» AIM OF THE TASK: Find every line below with "method" in it and give only how many there are.

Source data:
━━━━━━━━━━
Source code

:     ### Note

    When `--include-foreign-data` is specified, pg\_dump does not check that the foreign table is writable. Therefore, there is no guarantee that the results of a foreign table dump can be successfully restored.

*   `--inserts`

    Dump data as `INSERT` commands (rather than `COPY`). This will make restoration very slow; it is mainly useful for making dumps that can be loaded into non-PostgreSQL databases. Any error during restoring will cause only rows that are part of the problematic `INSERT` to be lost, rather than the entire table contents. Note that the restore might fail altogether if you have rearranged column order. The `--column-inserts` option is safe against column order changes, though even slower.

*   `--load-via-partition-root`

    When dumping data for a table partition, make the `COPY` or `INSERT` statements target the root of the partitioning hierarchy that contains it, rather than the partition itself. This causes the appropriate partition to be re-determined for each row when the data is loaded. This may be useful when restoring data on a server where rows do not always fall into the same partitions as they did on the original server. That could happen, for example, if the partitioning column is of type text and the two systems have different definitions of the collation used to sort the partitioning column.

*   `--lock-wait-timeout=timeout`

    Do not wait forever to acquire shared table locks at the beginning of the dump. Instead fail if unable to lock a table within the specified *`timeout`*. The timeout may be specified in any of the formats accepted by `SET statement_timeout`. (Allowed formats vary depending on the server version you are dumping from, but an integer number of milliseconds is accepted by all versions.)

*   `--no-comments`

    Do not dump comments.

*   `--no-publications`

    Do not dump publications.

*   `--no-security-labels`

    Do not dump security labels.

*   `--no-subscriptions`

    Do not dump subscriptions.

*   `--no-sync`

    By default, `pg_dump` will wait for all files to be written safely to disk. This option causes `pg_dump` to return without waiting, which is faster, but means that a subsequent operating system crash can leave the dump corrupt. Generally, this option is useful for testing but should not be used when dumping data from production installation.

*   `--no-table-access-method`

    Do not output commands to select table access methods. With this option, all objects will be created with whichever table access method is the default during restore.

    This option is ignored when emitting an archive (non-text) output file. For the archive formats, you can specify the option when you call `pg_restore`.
━━━━━━━━━━
» WRITTEN REPLY: 2